─── DATA FOR ANALYSIS

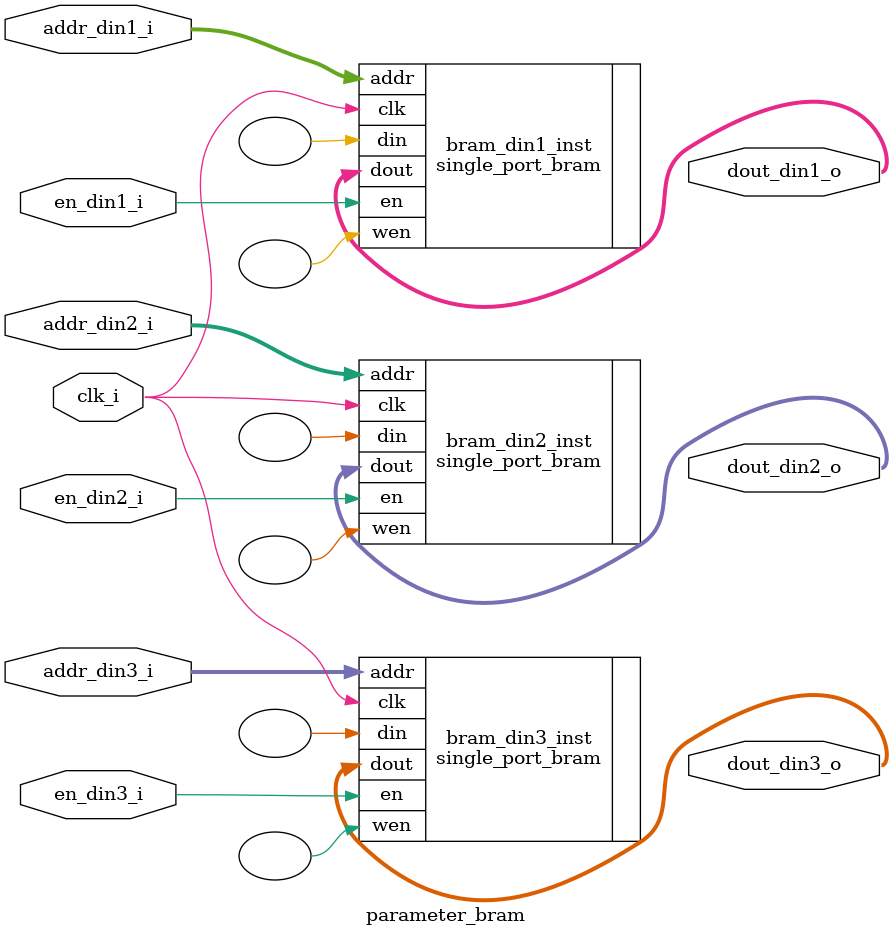
<source format=v>
module parameter_bram(
    input wire clk_i,
    input wire en_din1_i,
    input wire en_din2_i,
    input wire en_din3_i,
    input wire [9:0] addr_din1_i,
    input wire [9:0] addr_din2_i,
    input wire [9:0] addr_din3_i,
    
    output wire [63:0] dout_din1_o,
    output wire [7:0] dout_din2_o,
    output wire [7:0] dout_din3_o
    );

single_port_bram #(
    .WIDTH(64),
    .DEPTH(1024),
    .INIT_FILE("din2.txt")
) bram_din1_inst(
    .clk(clk_i),
    .en(en_din1_i),
    .wen(),
    .addr(addr_din1_i),
    .din(),
    .dout(dout_din1_o)
);

single_port_bram #(
    .WIDTH(8),
    .DEPTH(1024),
    .INIT_FILE("din1.txt")
) bram_din2_inst(
    .clk(clk_i),
    .en(en_din2_i),
    .wen(),
    .addr(addr_din2_i),
    .din(),
    .dout(dout_din2_o)
);

single_port_bram #(
    .WIDTH(8),
    .DEPTH(1024),
    .INIT_FILE("din3.txt")
) bram_din3_inst(
    .clk(clk_i),
    .en(en_din3_i),
    .wen(),
    .addr(addr_din3_i),
    .din(),
    .dout(dout_din3_o)
);
endmodule

</source>
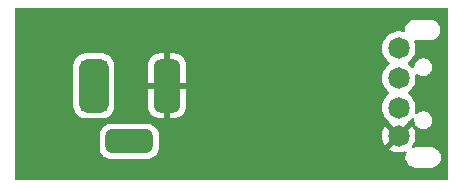
<source format=gbr>
%TF.GenerationSoftware,KiCad,Pcbnew,8.0.2-1*%
%TF.CreationDate,2024-09-02T18:13:03-04:00*%
%TF.ProjectId,usb-power,7573622d-706f-4776-9572-2e6b69636164,rev?*%
%TF.SameCoordinates,Original*%
%TF.FileFunction,Copper,L2,Bot*%
%TF.FilePolarity,Positive*%
%FSLAX46Y46*%
G04 Gerber Fmt 4.6, Leading zero omitted, Abs format (unit mm)*
G04 Created by KiCad (PCBNEW 8.0.2-1) date 2024-09-02 18:13:03*
%MOMM*%
%LPD*%
G01*
G04 APERTURE LIST*
G04 Aperture macros list*
%AMRoundRect*
0 Rectangle with rounded corners*
0 $1 Rounding radius*
0 $2 $3 $4 $5 $6 $7 $8 $9 X,Y pos of 4 corners*
0 Add a 4 corners polygon primitive as box body*
4,1,4,$2,$3,$4,$5,$6,$7,$8,$9,$2,$3,0*
0 Add four circle primitives for the rounded corners*
1,1,$1+$1,$2,$3*
1,1,$1+$1,$4,$5*
1,1,$1+$1,$6,$7*
1,1,$1+$1,$8,$9*
0 Add four rect primitives between the rounded corners*
20,1,$1+$1,$2,$3,$4,$5,0*
20,1,$1+$1,$4,$5,$6,$7,0*
20,1,$1+$1,$6,$7,$8,$9,0*
20,1,$1+$1,$8,$9,$2,$3,0*%
G04 Aperture macros list end*
%TA.AperFunction,ComponentPad*%
%ADD10C,1.824000*%
%TD*%
%TA.AperFunction,ComponentPad*%
%ADD11RoundRect,0.562500X-0.562500X1.687500X-0.562500X-1.687500X0.562500X-1.687500X0.562500X1.687500X0*%
%TD*%
%TA.AperFunction,ComponentPad*%
%ADD12RoundRect,0.500000X1.500000X0.500000X-1.500000X0.500000X-1.500000X-0.500000X1.500000X-0.500000X0*%
%TD*%
%TA.AperFunction,ComponentPad*%
%ADD13RoundRect,0.625000X0.625000X-1.625000X0.625000X1.625000X-0.625000X1.625000X-0.625000X-1.625000X0*%
%TD*%
%TA.AperFunction,ViaPad*%
%ADD14C,0.600000*%
%TD*%
G04 APERTURE END LIST*
D10*
%TO.P,J2,1,VBUS*%
%TO.N,+5V*%
X164326400Y-88839200D03*
%TO.P,J2,2,D-*%
%TO.N,unconnected-(J2-D--Pad2)*%
X164326400Y-91379200D03*
%TO.P,J2,3,D+*%
%TO.N,unconnected-(J2-D+-Pad3)*%
X164326400Y-93868400D03*
%TO.P,J2,4,GND*%
%TO.N,GND*%
X164326400Y-96256000D03*
%TD*%
D11*
%TO.P,J1,1*%
%TO.N,GND*%
X144706750Y-92031750D03*
D12*
%TO.P,J1,2*%
%TO.N,N/C*%
X141506750Y-96731750D03*
D13*
%TO.P,J1,3*%
%TO.N,+9V*%
X138506750Y-92031750D03*
%TD*%
D14*
%TO.N,GND*%
X152600000Y-89200000D03*
X159900000Y-89100000D03*
X161200000Y-89100000D03*
X162600000Y-87100000D03*
%TD*%
%TA.AperFunction,Conductor*%
%TO.N,GND*%
G36*
X168442539Y-85420185D02*
G01*
X168488294Y-85472989D01*
X168499500Y-85524500D01*
X168499500Y-99875500D01*
X168479815Y-99942539D01*
X168427011Y-99988294D01*
X168375500Y-99999500D01*
X131924500Y-99999500D01*
X131857461Y-99979815D01*
X131811706Y-99927011D01*
X131800500Y-99875500D01*
X131800500Y-96173716D01*
X139006250Y-96173716D01*
X139006250Y-97289778D01*
X139006251Y-97289784D01*
X139016863Y-97409165D01*
X139072839Y-97604795D01*
X139072840Y-97604798D01*
X139072841Y-97604799D01*
X139167052Y-97785157D01*
X139167054Y-97785159D01*
X139295640Y-97942859D01*
X139385621Y-98016228D01*
X139453343Y-98071448D01*
X139633701Y-98165659D01*
X139829332Y-98221636D01*
X139948713Y-98232250D01*
X143064786Y-98232249D01*
X143184168Y-98221636D01*
X143379799Y-98165659D01*
X143560157Y-98071448D01*
X143717859Y-97942859D01*
X143846448Y-97785157D01*
X143940659Y-97604799D01*
X143996636Y-97409168D01*
X144007250Y-97289787D01*
X144007249Y-96173714D01*
X143996636Y-96054332D01*
X143940659Y-95858701D01*
X143846448Y-95678343D01*
X143767617Y-95581664D01*
X143717859Y-95520640D01*
X143560159Y-95392054D01*
X143560160Y-95392054D01*
X143560157Y-95392052D01*
X143379799Y-95297841D01*
X143379798Y-95297840D01*
X143379795Y-95297839D01*
X143262579Y-95264300D01*
X143184168Y-95241864D01*
X143184165Y-95241863D01*
X143184163Y-95241863D01*
X143117852Y-95235967D01*
X143064787Y-95231250D01*
X143064782Y-95231250D01*
X139948721Y-95231250D01*
X139948715Y-95231250D01*
X139948714Y-95231251D01*
X139937066Y-95232286D01*
X139829334Y-95241863D01*
X139633704Y-95297839D01*
X139543522Y-95344946D01*
X139453343Y-95392052D01*
X139453341Y-95392053D01*
X139453340Y-95392054D01*
X139295640Y-95520640D01*
X139172502Y-95671659D01*
X139167052Y-95678343D01*
X139133026Y-95743482D01*
X139072839Y-95858704D01*
X139016864Y-96054333D01*
X139016863Y-96054336D01*
X139006250Y-96173716D01*
X131800500Y-96173716D01*
X131800500Y-90320802D01*
X136756250Y-90320802D01*
X136756250Y-93742698D01*
X136759126Y-93790976D01*
X136759126Y-93790980D01*
X136759127Y-93790981D01*
X136804813Y-94000999D01*
X136804816Y-94001010D01*
X136889427Y-94198595D01*
X136889428Y-94198597D01*
X136889429Y-94198598D01*
X136892264Y-94202787D01*
X137009901Y-94376598D01*
X137009909Y-94376607D01*
X137161892Y-94528590D01*
X137161901Y-94528598D01*
X137259270Y-94594498D01*
X137339902Y-94649071D01*
X137537491Y-94733684D01*
X137747524Y-94779374D01*
X137795802Y-94782250D01*
X137795814Y-94782250D01*
X139217686Y-94782250D01*
X139217698Y-94782250D01*
X139265976Y-94779374D01*
X139476009Y-94733684D01*
X139673598Y-94649071D01*
X139851605Y-94528593D01*
X140003593Y-94376605D01*
X140010062Y-94367048D01*
X140047045Y-94312404D01*
X140124071Y-94198598D01*
X140208684Y-94001009D01*
X140254374Y-93790976D01*
X140257250Y-93742698D01*
X140257250Y-90320802D01*
X140255537Y-90292054D01*
X143081750Y-90292054D01*
X143081750Y-91781750D01*
X144406750Y-91781750D01*
X144406750Y-92281750D01*
X143081750Y-92281750D01*
X143081750Y-93771445D01*
X143097122Y-93927535D01*
X143157879Y-94127822D01*
X143256541Y-94312404D01*
X143389313Y-94474187D01*
X143551096Y-94606959D01*
X143735678Y-94705621D01*
X143935965Y-94766378D01*
X144092055Y-94781751D01*
X144456750Y-94781751D01*
X144456750Y-93148738D01*
X144466690Y-93165955D01*
X144522545Y-93221810D01*
X144590954Y-93261306D01*
X144667254Y-93281750D01*
X144746246Y-93281750D01*
X144822546Y-93261306D01*
X144890955Y-93221810D01*
X144946810Y-93165955D01*
X144956750Y-93148738D01*
X144956750Y-94781751D01*
X145321445Y-94781751D01*
X145477534Y-94766378D01*
X145677821Y-94705621D01*
X145862403Y-94606959D01*
X146024186Y-94474187D01*
X146156958Y-94312404D01*
X146255620Y-94127822D01*
X146316377Y-93927535D01*
X146331750Y-93771445D01*
X146331750Y-92281750D01*
X145006750Y-92281750D01*
X145006750Y-91781750D01*
X146331750Y-91781750D01*
X146331750Y-90292054D01*
X146316377Y-90135964D01*
X146255620Y-89935677D01*
X146156958Y-89751095D01*
X146024186Y-89589312D01*
X145862403Y-89456540D01*
X145677821Y-89357878D01*
X145477534Y-89297121D01*
X145321445Y-89281749D01*
X144956750Y-89281749D01*
X144956750Y-90914761D01*
X144946810Y-90897545D01*
X144890955Y-90841690D01*
X144822546Y-90802194D01*
X144746246Y-90781750D01*
X144667254Y-90781750D01*
X144590954Y-90802194D01*
X144522545Y-90841690D01*
X144466690Y-90897545D01*
X144456750Y-90914761D01*
X144456750Y-89281749D01*
X144092055Y-89281749D01*
X143935965Y-89297121D01*
X143735678Y-89357878D01*
X143551096Y-89456540D01*
X143389313Y-89589312D01*
X143256541Y-89751095D01*
X143157879Y-89935677D01*
X143097122Y-90135964D01*
X143081750Y-90292054D01*
X140255537Y-90292054D01*
X140254374Y-90272524D01*
X140208684Y-90062491D01*
X140124991Y-89867051D01*
X140124072Y-89864904D01*
X140003598Y-89686901D01*
X140003590Y-89686892D01*
X139851607Y-89534909D01*
X139851598Y-89534901D01*
X139673595Y-89414427D01*
X139476010Y-89329816D01*
X139475999Y-89329813D01*
X139265981Y-89284127D01*
X139265980Y-89284126D01*
X139265976Y-89284126D01*
X139217698Y-89281250D01*
X137795802Y-89281250D01*
X137747524Y-89284126D01*
X137747519Y-89284126D01*
X137747518Y-89284127D01*
X137537500Y-89329813D01*
X137537489Y-89329816D01*
X137339904Y-89414427D01*
X137161901Y-89534901D01*
X137161892Y-89534909D01*
X137009909Y-89686892D01*
X137009901Y-89686901D01*
X136889427Y-89864904D01*
X136804816Y-90062489D01*
X136804813Y-90062500D01*
X136775226Y-90198513D01*
X136759126Y-90272524D01*
X136756250Y-90320802D01*
X131800500Y-90320802D01*
X131800500Y-88839194D01*
X162909059Y-88839194D01*
X162909059Y-88839205D01*
X162928389Y-89072483D01*
X162928389Y-89072486D01*
X162928390Y-89072487D01*
X162985854Y-89299410D01*
X163079886Y-89513780D01*
X163207919Y-89709749D01*
X163366461Y-89881972D01*
X163435462Y-89935677D01*
X163532682Y-90011347D01*
X163573495Y-90068057D01*
X163577169Y-90137830D01*
X163542537Y-90198513D01*
X163532682Y-90207053D01*
X163366463Y-90336426D01*
X163366458Y-90336431D01*
X163207919Y-90508651D01*
X163079884Y-90704623D01*
X162985854Y-90918989D01*
X162928389Y-91145916D01*
X162909059Y-91379194D01*
X162909059Y-91379205D01*
X162928389Y-91612483D01*
X162928389Y-91612486D01*
X162928390Y-91612487D01*
X162985854Y-91839410D01*
X163079886Y-92053780D01*
X163207919Y-92249749D01*
X163366461Y-92421972D01*
X163428627Y-92470358D01*
X163500048Y-92525947D01*
X163540861Y-92582657D01*
X163544534Y-92652430D01*
X163509903Y-92713114D01*
X163500048Y-92721653D01*
X163366463Y-92825626D01*
X163366458Y-92825631D01*
X163207919Y-92997851D01*
X163079884Y-93193823D01*
X162985854Y-93408189D01*
X162928389Y-93635116D01*
X162909059Y-93868394D01*
X162909059Y-93868405D01*
X162928389Y-94101683D01*
X162985854Y-94328610D01*
X163048568Y-94471584D01*
X163079886Y-94542980D01*
X163207919Y-94738949D01*
X163366461Y-94911172D01*
X163425906Y-94957440D01*
X163471252Y-94992734D01*
X163512065Y-95049444D01*
X163518307Y-95094355D01*
X164156165Y-95732212D01*
X164114108Y-95743482D01*
X163988692Y-95815890D01*
X163886290Y-95918292D01*
X163813882Y-96043708D01*
X163802612Y-96085765D01*
X163166542Y-95449695D01*
X163080326Y-95581660D01*
X163080324Y-95581664D01*
X162986328Y-95795954D01*
X162928884Y-96022799D01*
X162909561Y-96255994D01*
X162909561Y-96256005D01*
X162928884Y-96489200D01*
X162986328Y-96716045D01*
X163080326Y-96930340D01*
X163166541Y-97062303D01*
X163802612Y-96426233D01*
X163813882Y-96468292D01*
X163886290Y-96593708D01*
X163988692Y-96696110D01*
X164114108Y-96768518D01*
X164156165Y-96779787D01*
X163519050Y-97416901D01*
X163519050Y-97416902D01*
X163551460Y-97442128D01*
X163757260Y-97553502D01*
X163757269Y-97553505D01*
X163978584Y-97629483D01*
X164209399Y-97668000D01*
X164443401Y-97668000D01*
X164674215Y-97629483D01*
X164822321Y-97578638D01*
X164892119Y-97575488D01*
X164952541Y-97610574D01*
X164984401Y-97672756D01*
X164977586Y-97742293D01*
X164977145Y-97743371D01*
X164932185Y-97851913D01*
X164932182Y-97851925D01*
X164899500Y-98016228D01*
X164899500Y-98183771D01*
X164932182Y-98348074D01*
X164932184Y-98348082D01*
X164996295Y-98502860D01*
X165089373Y-98642162D01*
X165207837Y-98760626D01*
X165300494Y-98822537D01*
X165347137Y-98853703D01*
X165501918Y-98917816D01*
X165666228Y-98950499D01*
X165666232Y-98950500D01*
X165666233Y-98950500D01*
X167133768Y-98950500D01*
X167133769Y-98950499D01*
X167298082Y-98917816D01*
X167452863Y-98853703D01*
X167592162Y-98760626D01*
X167710626Y-98642162D01*
X167803703Y-98502863D01*
X167867816Y-98348082D01*
X167900500Y-98183767D01*
X167900500Y-98016233D01*
X167867816Y-97851918D01*
X167803703Y-97697137D01*
X167758498Y-97629483D01*
X167710626Y-97557837D01*
X167592162Y-97439373D01*
X167452860Y-97346295D01*
X167298082Y-97282184D01*
X167298074Y-97282182D01*
X167133771Y-97249500D01*
X167133767Y-97249500D01*
X165666233Y-97249500D01*
X165633546Y-97256001D01*
X165608176Y-97261048D01*
X165538585Y-97254819D01*
X165483408Y-97211956D01*
X165460164Y-97146066D01*
X165476232Y-97078069D01*
X165480178Y-97071608D01*
X165572472Y-96930342D01*
X165666471Y-96716045D01*
X165723915Y-96489200D01*
X165743239Y-96256005D01*
X165743239Y-96255994D01*
X165723915Y-96022799D01*
X165666471Y-95795954D01*
X165572473Y-95581659D01*
X165486256Y-95449694D01*
X164850187Y-96085764D01*
X164838918Y-96043708D01*
X164766510Y-95918292D01*
X164664108Y-95815890D01*
X164538692Y-95743482D01*
X164496634Y-95732212D01*
X165134937Y-95093908D01*
X165149437Y-95030143D01*
X165181539Y-94992740D01*
X165286339Y-94911172D01*
X165441735Y-94742365D01*
X165501619Y-94706378D01*
X165571457Y-94708478D01*
X165629073Y-94748001D01*
X165656175Y-94812401D01*
X165654580Y-94850540D01*
X165649500Y-94876081D01*
X165649500Y-94876082D01*
X165649500Y-95023918D01*
X165649500Y-95023920D01*
X165649499Y-95023920D01*
X165678340Y-95168907D01*
X165678343Y-95168917D01*
X165734912Y-95305488D01*
X165734919Y-95305501D01*
X165817048Y-95428415D01*
X165817051Y-95428419D01*
X165921580Y-95532948D01*
X165921584Y-95532951D01*
X166044498Y-95615080D01*
X166044511Y-95615087D01*
X166181082Y-95671656D01*
X166181087Y-95671658D01*
X166181091Y-95671658D01*
X166181092Y-95671659D01*
X166326079Y-95700500D01*
X166326082Y-95700500D01*
X166473920Y-95700500D01*
X166585321Y-95678340D01*
X166618913Y-95671658D01*
X166755495Y-95615084D01*
X166878416Y-95532951D01*
X166982951Y-95428416D01*
X167065084Y-95305495D01*
X167121658Y-95168913D01*
X167144327Y-95054950D01*
X167150500Y-95023920D01*
X167150500Y-94876079D01*
X167121659Y-94731092D01*
X167121658Y-94731091D01*
X167121658Y-94731087D01*
X167111110Y-94705621D01*
X167065087Y-94594511D01*
X167065080Y-94594498D01*
X166982951Y-94471584D01*
X166982948Y-94471580D01*
X166878419Y-94367051D01*
X166878415Y-94367048D01*
X166755501Y-94284919D01*
X166755488Y-94284912D01*
X166618917Y-94228343D01*
X166618907Y-94228340D01*
X166473920Y-94199500D01*
X166473918Y-94199500D01*
X166326082Y-94199500D01*
X166326080Y-94199500D01*
X166181092Y-94228340D01*
X166181082Y-94228343D01*
X166044511Y-94284912D01*
X166044498Y-94284919D01*
X165921584Y-94367048D01*
X165921579Y-94367052D01*
X165885999Y-94402632D01*
X165824676Y-94436117D01*
X165754984Y-94431131D01*
X165699051Y-94389259D01*
X165674635Y-94323795D01*
X165678113Y-94284510D01*
X165724410Y-94101687D01*
X165743741Y-93868400D01*
X165737325Y-93790976D01*
X165724410Y-93635116D01*
X165724410Y-93635113D01*
X165666946Y-93408190D01*
X165572914Y-93193820D01*
X165444881Y-92997851D01*
X165286339Y-92825628D01*
X165251381Y-92798419D01*
X165152752Y-92721653D01*
X165111939Y-92664943D01*
X165108264Y-92595170D01*
X165142896Y-92534487D01*
X165152752Y-92525947D01*
X165198529Y-92490316D01*
X165286339Y-92421972D01*
X165444881Y-92249749D01*
X165572914Y-92053780D01*
X165666946Y-91839410D01*
X165724410Y-91612487D01*
X165743741Y-91379200D01*
X165743741Y-91379194D01*
X165724168Y-91142986D01*
X165738249Y-91074550D01*
X165787094Y-91024591D01*
X165855195Y-91008970D01*
X165916635Y-91029644D01*
X166044498Y-91115080D01*
X166044511Y-91115087D01*
X166118940Y-91145916D01*
X166181087Y-91171658D01*
X166181091Y-91171658D01*
X166181092Y-91171659D01*
X166326079Y-91200500D01*
X166326082Y-91200500D01*
X166473920Y-91200500D01*
X166571462Y-91181096D01*
X166618913Y-91171658D01*
X166755495Y-91115084D01*
X166878416Y-91032951D01*
X166982951Y-90928416D01*
X167065084Y-90805495D01*
X167074920Y-90781750D01*
X167106866Y-90704623D01*
X167121658Y-90668913D01*
X167150500Y-90523918D01*
X167150500Y-90376082D01*
X167150500Y-90376079D01*
X167121659Y-90231092D01*
X167121658Y-90231091D01*
X167121658Y-90231087D01*
X167111703Y-90207053D01*
X167065087Y-90094511D01*
X167065080Y-90094498D01*
X166982951Y-89971584D01*
X166982948Y-89971580D01*
X166878419Y-89867051D01*
X166878415Y-89867048D01*
X166755501Y-89784919D01*
X166755488Y-89784912D01*
X166618917Y-89728343D01*
X166618907Y-89728340D01*
X166473920Y-89699500D01*
X166473918Y-89699500D01*
X166326082Y-89699500D01*
X166326080Y-89699500D01*
X166181092Y-89728340D01*
X166181082Y-89728343D01*
X166044511Y-89784912D01*
X166044498Y-89784919D01*
X165921584Y-89867048D01*
X165921580Y-89867051D01*
X165817051Y-89971580D01*
X165817048Y-89971584D01*
X165734919Y-90094498D01*
X165734912Y-90094511D01*
X165678343Y-90231082D01*
X165678340Y-90231092D01*
X165649500Y-90376079D01*
X165649500Y-90413141D01*
X165629815Y-90480180D01*
X165577011Y-90525935D01*
X165507853Y-90535879D01*
X165444297Y-90506854D01*
X165434270Y-90497124D01*
X165356958Y-90413141D01*
X165286339Y-90336428D01*
X165151003Y-90231092D01*
X165120118Y-90207053D01*
X165079305Y-90150343D01*
X165075630Y-90080570D01*
X165110262Y-90019887D01*
X165120118Y-90011347D01*
X165217338Y-89935677D01*
X165286339Y-89881972D01*
X165444881Y-89709749D01*
X165572914Y-89513780D01*
X165666946Y-89299410D01*
X165724410Y-89072487D01*
X165743741Y-88839200D01*
X165724410Y-88605913D01*
X165666946Y-88378990D01*
X165642960Y-88324309D01*
X165634058Y-88255011D01*
X165664035Y-88191898D01*
X165723374Y-88155011D01*
X165756517Y-88150500D01*
X167082968Y-88150500D01*
X167082969Y-88150499D01*
X167247282Y-88117816D01*
X167402063Y-88053703D01*
X167541362Y-87960626D01*
X167659826Y-87842162D01*
X167752903Y-87702863D01*
X167817016Y-87548082D01*
X167849700Y-87383767D01*
X167849700Y-87216233D01*
X167817016Y-87051918D01*
X167752903Y-86897137D01*
X167721737Y-86850494D01*
X167659826Y-86757837D01*
X167541362Y-86639373D01*
X167402060Y-86546295D01*
X167247282Y-86482184D01*
X167247274Y-86482182D01*
X167082971Y-86449500D01*
X167082967Y-86449500D01*
X165615433Y-86449500D01*
X165615428Y-86449500D01*
X165451125Y-86482182D01*
X165451117Y-86482184D01*
X165296339Y-86546295D01*
X165157037Y-86639373D01*
X165038573Y-86757837D01*
X164945495Y-86897139D01*
X164881384Y-87051917D01*
X164881382Y-87051925D01*
X164848700Y-87216228D01*
X164848700Y-87351414D01*
X164829015Y-87418453D01*
X164776211Y-87464208D01*
X164707053Y-87474152D01*
X164684442Y-87468697D01*
X164674339Y-87465229D01*
X164443443Y-87426700D01*
X164209357Y-87426700D01*
X163978460Y-87465229D01*
X163757068Y-87541234D01*
X163757059Y-87541237D01*
X163551185Y-87652651D01*
X163420821Y-87754117D01*
X163366461Y-87796428D01*
X163366458Y-87796430D01*
X163366458Y-87796431D01*
X163207919Y-87968651D01*
X163079884Y-88164623D01*
X162985854Y-88378989D01*
X162928389Y-88605916D01*
X162909059Y-88839194D01*
X131800500Y-88839194D01*
X131800500Y-85524500D01*
X131820185Y-85457461D01*
X131872989Y-85411706D01*
X131924500Y-85400500D01*
X168375500Y-85400500D01*
X168442539Y-85420185D01*
G37*
%TD.AperFunction*%
%TD*%
M02*

</source>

──────

◆ ACTIVITY
Return exactly the lines above from the line that has "X139167052Y-97785157D01*" through the line that has "X139453341Y-95392053D01*", inclusive, and nothing else.

◆ TASK SOLUTION
X139167052Y-97785157D01*
X139167054Y-97785159D01*
X139295640Y-97942859D01*
X139385621Y-98016228D01*
X139453343Y-98071448D01*
X139633701Y-98165659D01*
X139829332Y-98221636D01*
X139948713Y-98232250D01*
X143064786Y-98232249D01*
X143184168Y-98221636D01*
X143379799Y-98165659D01*
X143560157Y-98071448D01*
X143717859Y-97942859D01*
X143846448Y-97785157D01*
X143940659Y-97604799D01*
X143996636Y-97409168D01*
X144007250Y-97289787D01*
X144007249Y-96173714D01*
X143996636Y-96054332D01*
X143940659Y-95858701D01*
X143846448Y-95678343D01*
X143767617Y-95581664D01*
X143717859Y-95520640D01*
X143560159Y-95392054D01*
X143560160Y-95392054D01*
X143560157Y-95392052D01*
X143379799Y-95297841D01*
X143379798Y-95297840D01*
X143379795Y-95297839D01*
X143262579Y-95264300D01*
X143184168Y-95241864D01*
X143184165Y-95241863D01*
X143184163Y-95241863D01*
X143117852Y-95235967D01*
X143064787Y-95231250D01*
X143064782Y-95231250D01*
X139948721Y-95231250D01*
X139948715Y-95231250D01*
X139948714Y-95231251D01*
X139937066Y-95232286D01*
X139829334Y-95241863D01*
X139633704Y-95297839D01*
X139543522Y-95344946D01*
X139453343Y-95392052D01*
X139453341Y-95392053D01*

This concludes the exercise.